Can you recast every non-blank line of the records below as a Markdown table with the columns No. and Text, numbering the rows and leaving out the pictures?
┌─ The records
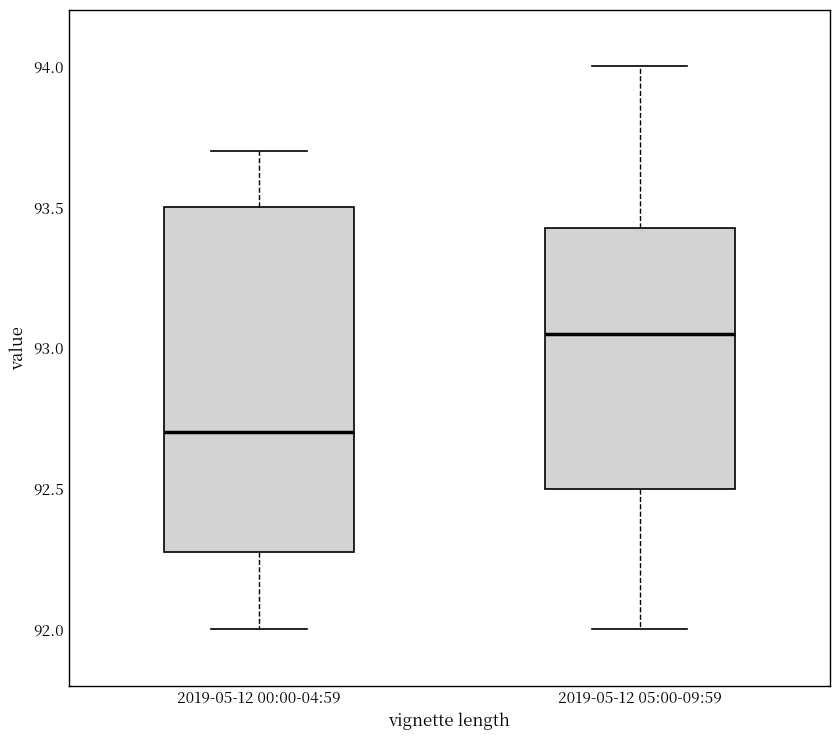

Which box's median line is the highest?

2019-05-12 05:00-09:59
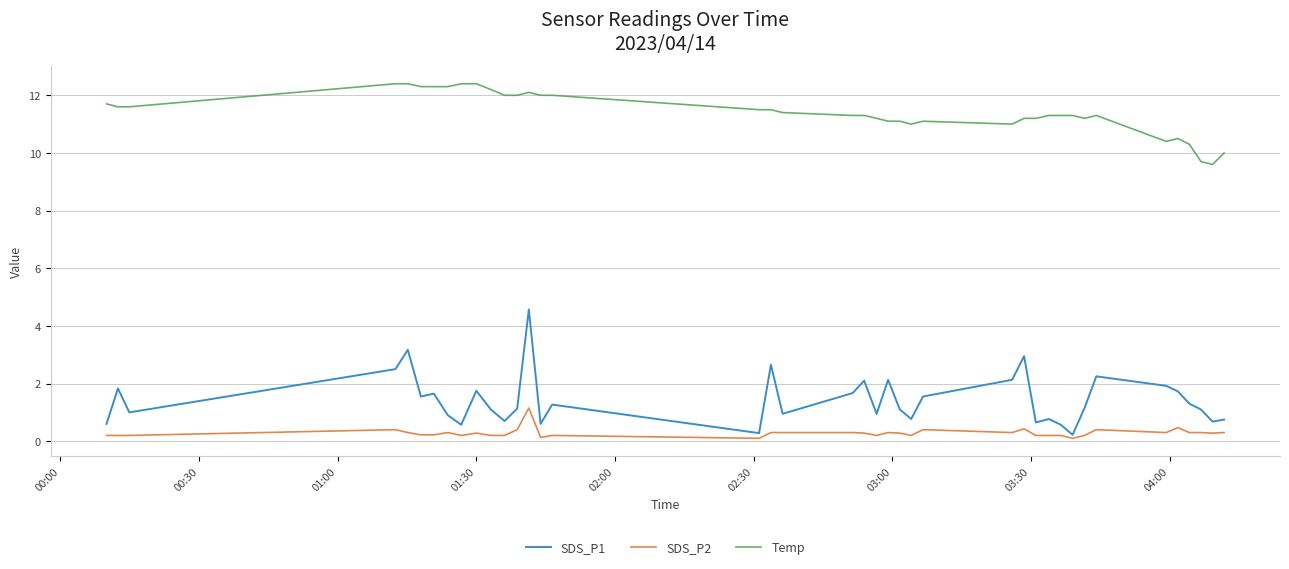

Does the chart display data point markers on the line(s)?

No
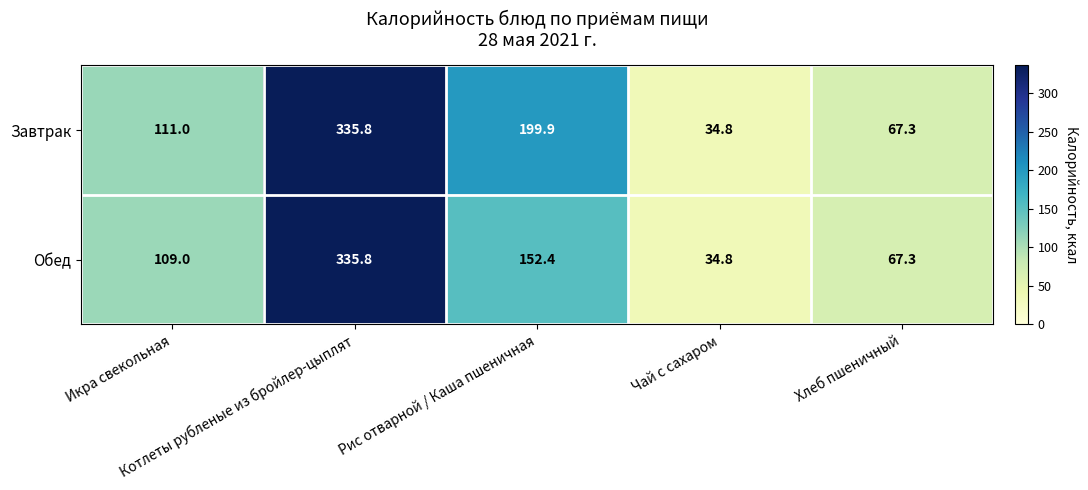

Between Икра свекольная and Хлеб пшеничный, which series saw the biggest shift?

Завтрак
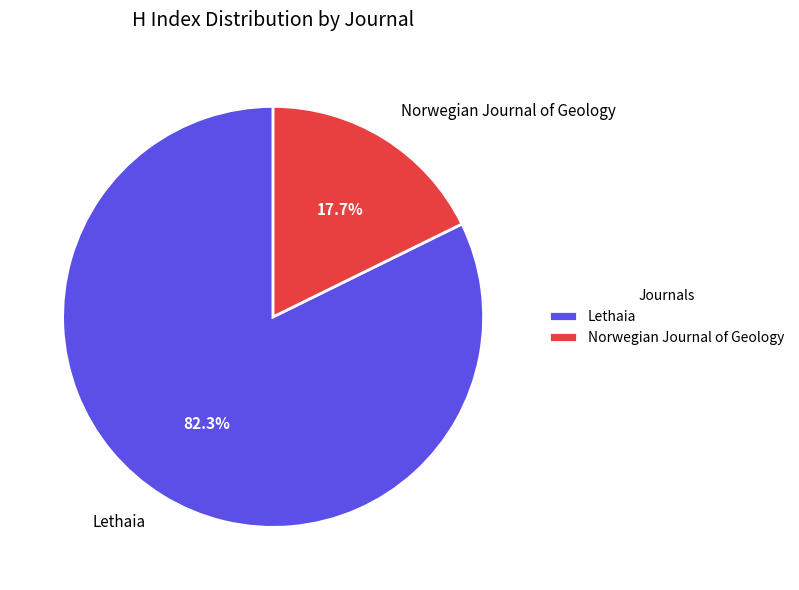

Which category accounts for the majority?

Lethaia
└─
** Answer for this exercise **
| No. | Text |
|---|---|
| 1 | Which box's median line is the highest? |
| 2 | 2019-05-12 05:00-09:59 |
| 3 | Does the chart display data point markers on the line(s)? |
| 4 | No |
| 5 | Between Икра свекольная and Хлеб пшеничный, which series saw the biggest shift? |
| 6 | Завтрак |
| 7 | Which category accounts for the majority? |
| 8 | Lethaia |